Other math formulas are appreciated as well.

Thank you.

(if I am unclear please specify )
• ###### 1. Re: 4:3 and 16:9 aspect ratio
on GetWidthFromHeight(aHeight, aRatio) --------------------------------
-- INPUT: <aHeight> should be an integer or floating point number
-- <aRatio> may be #_4_3 or #_16_9, or a floating point number
-- OUTPUT: Returns the width associated with the given height, as a
-- floating point number
---------------------------------------------------------------------

case ilk(aHeight) of
#float, #integer:
-- Continue

otherwise:
return #numberExpected
end case

case aRatio of
#_4_3:
aRatio = 4.0 / 3.0

#_16_9:
aRatio = 16.0 / 9.0

otherwise:
case ilk(aRatio) of
#float, #integer:
-- Continue

otherwise:
return #ratioExpected
end case
end case

return aHeight * aRatio
end GetWidthFromHeight
• ###### 2. Re: 4:3 and 16:9 aspect ratio
A subtle but very effective convention when creating a function: set a
local variable to the output of the function at the various points where
you'd normally use "return"

Then return that local variable at the end of the handler.
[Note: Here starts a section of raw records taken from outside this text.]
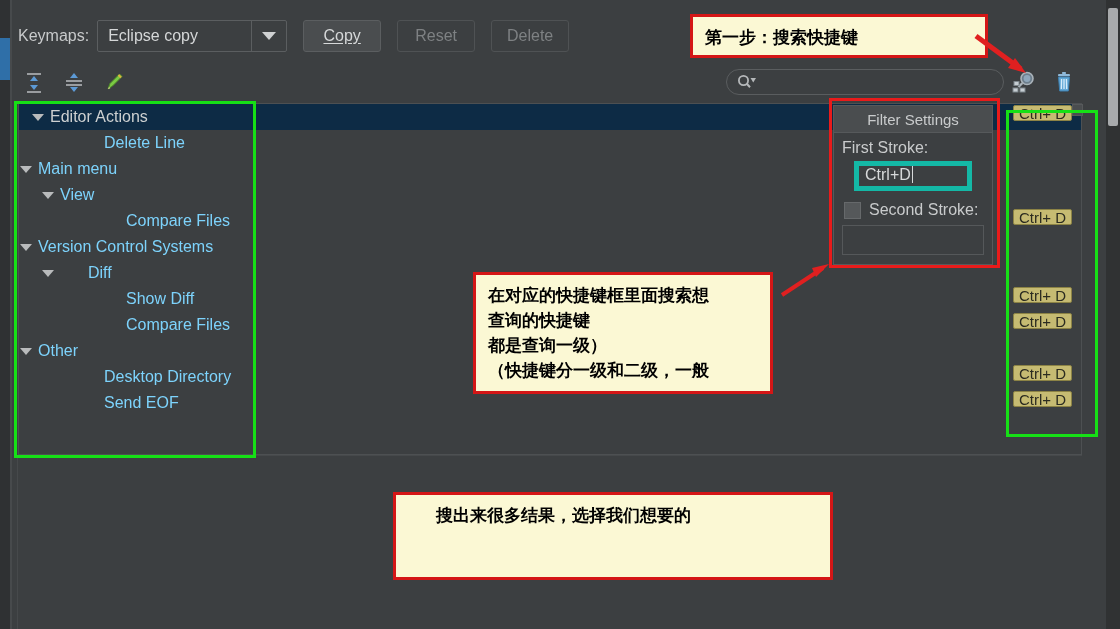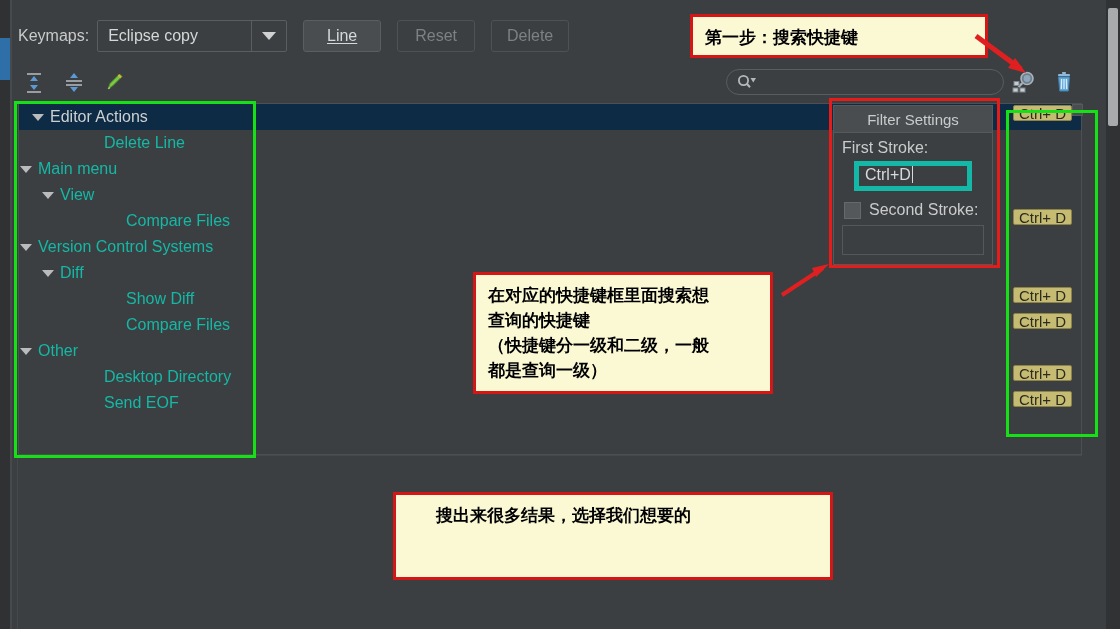--- a/index.html
+++ b/index.html
@@ -118,7 +118,7 @@
       </span>
     </div>
     <div class="btn">
-      <u>Line</u>
+      <u>Copy</u>
     </div>
     <div class="btn disabled">
       <span>Reset</span>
Among other
things it allows you to put just one break point on the return, when
debugging, to easily see the returned value. Plus, for those who like to
follow the rules, it's what decent coding books teach.

For the most part it makes no difference in performance.

--
Craig Wollman
Lingo Specialist
Word of Mouth Productions
212-928-9581

www.wordofmouthpros.com
"openspark" <webforumsuser@macromedia.com> wrote in message
news:erb7ls\$rdg\$1@forums.macromedia.com...
> on GetWidthFromHeight(aHeight, aRatio) --------------------------------
> -- INPUT: <aHeight> should be an integer or floating point number
> -- <aRatio> may be #_4_3 or #_16_9, or a floating point number
> -- OUTPUT: Returns the width associated with the given height, as a
> -- floating point number
> ---------------------------------------------------------------------
>
> case ilk(aHeight) of
> #float, #integer:
> -- Continue
>
> otherwise:
> return #numberExpected
> end case
>
> case aRatio of
> #_4_3:
> aRatio = 4.0 / 3.0
>
> #_16_9:
> aRatio = 16.0 / 9.0
>
> otherwise:
> case ilk(aRatio) of
> #float, #integer:
> -- Continue
>
> otherwise:
> return #ratioExpected
> end case
> end case
>
> return aHeight * aRatio
> end GetWidthFromHeight
>

• ###### 3. Re: 4:3 and 16:9 aspect ratio
Your formula gave me and idea that seems to be working.

To reiterate we have a 576/409 image.
- for height: (width*480)/720
- for width: (height*720)/480

Both yield the desired results; was close in my
original assumption, and am puzzled as to why I never thought of this before!

Now it's just determining which side to use as a reference: longer or shorter.
Maybe some type of percentage calculation.

hmm..